Exception in thread "ForkJoinPool-1-worker-9" java.lang.ClassCastException
	at sun.reflect.NativeConstructorAccessorImpl.newInstance0(Native Method)
	at sun.reflect.NativeConstructorAccessorImpl.newInstance(NativeConstructorAccessorImpl.java:62)
	at sun.reflect.DelegatingConstructorAccessorImpl.newInstance(DelegatingConstructorAccessorImpl.java:45)
	at java.lang.reflect.Constructor.newInstance(Constructor.java:423)
	at java.util.concurrent.ForkJoinTask.getThrowableException(ForkJoinTask.java:598)
	at java.util.concurrent.ForkJoinTask.reportException(ForkJoinTask.java:677)
	at java.util.concurrent.ForkJoinTask.invoke(ForkJoinTask.java:735)
	at java.util.stream.ForEachOps$ForEachOp.evaluateParallel(ForEachOps.java:160)
	at java.util.stream.ForEachOps$ForEachOp$OfInt.evaluateParallel(ForEachOps.java:189)

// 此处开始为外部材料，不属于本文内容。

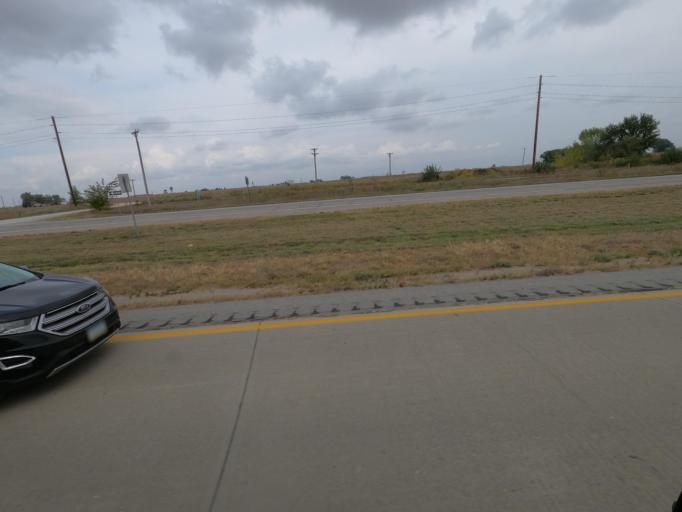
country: US
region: Iowa
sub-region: Jasper County
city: Monroe
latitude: 41.5658
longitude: -93.1590
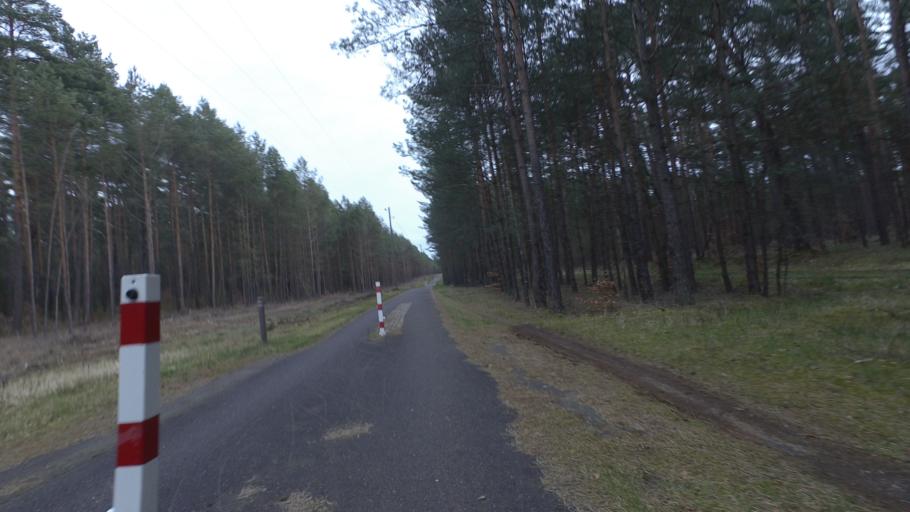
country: DE
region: Brandenburg
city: Neuruppin
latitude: 52.9854
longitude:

	at java.util.stream.AbstractPipeline.evaluate(AbstractPipeline.java:233)
	at java.util.stream.IntPipeline.forEach(IntPipeline.java:405)
	at java.util.stream.IntPipeline$Head.forEach(IntPipeline.java:562)
	at thread.ch3.case01.HashMapTest.lambda$main$1(HashMapTest.java:21)
	at java.util.concurrent.ForkJoinTask$RunnableExecuteAction.exec(ForkJoinTask.java:1402)
	at java.util.concurrent.ForkJoinTask.doExec(ForkJoinTask.java:289)
	at java.util.concurrent.ForkJoinPool$WorkQueue.runTask(ForkJoinPool.java:1056)
	at java.util.concurrent.ForkJoinPool.runWorker(ForkJoinPool.java:1692)
	at java.util.concurrent.ForkJoinWorkerThread.run(ForkJoinWorkerThread.java:157)
Caused by: java.lang.ClassCastException: java.util.HashMap$Node cannot be cast to java.util.HashMap$TreeNode
	at java.util.HashMap$TreeNode.moveRootToFront(HashMap.java:1835)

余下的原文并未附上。